Abstract

The dwarf nova SW UMa erupted in 1986 March. The eruption lasted more than 3 weeks and had an amplitude greater than 7 mag. We obtained high-speed photometry of SW UMa on 10 nights during the eruption. Superhumps with a period of 84.0 ± 0.1 minutes and peak-to-peak amplitudes of up to 11 % appeared in the light curve for at least 7 days of the eruption, proving conclusively that the eruption was a supermaximum and, therefore, that SW UMa is a member of the SU UMa subclass of dwarf novae. The superhumps in SW UMa have a period 2.7% longer than the 81.8 minute orbital period of the system, a difference typical of the superhumps of SU UMa stars.
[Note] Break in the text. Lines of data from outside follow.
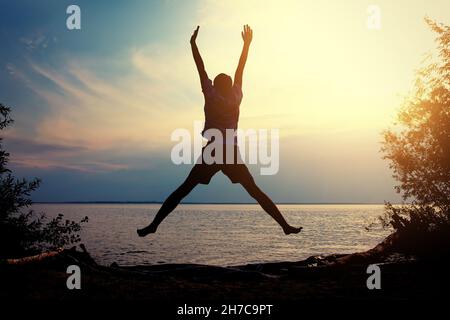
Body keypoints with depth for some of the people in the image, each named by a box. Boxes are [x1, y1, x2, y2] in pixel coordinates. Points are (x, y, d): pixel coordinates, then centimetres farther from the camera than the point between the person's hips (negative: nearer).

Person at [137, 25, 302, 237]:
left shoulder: (211, 95, 4)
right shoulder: (236, 97, 9)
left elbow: (201, 69, 7)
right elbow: (239, 71, 19)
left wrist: (193, 43, 15)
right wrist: (247, 44, 29)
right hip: (232, 154, 2)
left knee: (182, 191, 1)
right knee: (255, 192, 6)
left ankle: (154, 224, -5)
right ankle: (285, 225, 1)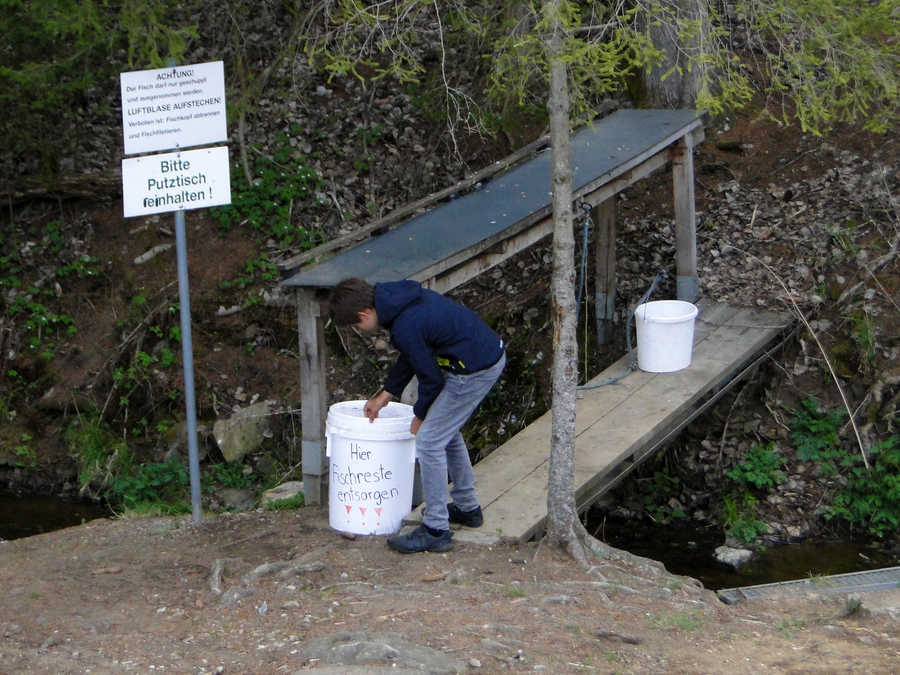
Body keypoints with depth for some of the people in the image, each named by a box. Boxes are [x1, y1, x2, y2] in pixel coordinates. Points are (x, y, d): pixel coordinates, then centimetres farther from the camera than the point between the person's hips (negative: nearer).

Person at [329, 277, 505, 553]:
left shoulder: (405, 327, -25)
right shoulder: (398, 295, 5)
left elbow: (431, 377, -14)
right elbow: (411, 356, 17)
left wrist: (420, 416, 4)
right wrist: (384, 396, 21)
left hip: (475, 370, -10)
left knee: (429, 441, -4)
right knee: (447, 432, 24)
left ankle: (436, 530, 3)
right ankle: (467, 507, 38)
Quasi-periodic oscillations with a period near 5 minutes, a mean semiamplitude of 0.4%, and a coherence time of rougly 2 cycles appeared in the light curve on at least two nights of the eruption. Low-amplitude quasi-periodic oscillations with a mean period of 22.3 s were also present on several nights. This is the shortest period found so far for any bona fide quasi-periodic oscillation in a dwarf nova. The addition of SW UMa to the list of short-period dwarf novae with supermaxima lends further support to the hypothesis that all dwarf novae with periods less than 3 hr are SU UMa stars and that all SU UMa stars have orbital periods less than 3 hr. SW UMa is probably an intermediate polar. If so, it is the only one with unambiguous dwarf nova eruptions and now the first to show supermaxima and superhumps. If the 15.9 minute rotation period deduced for the white dwarf by Shafter et al. is correct, the intermediate polar model for superhumps cannot be correct.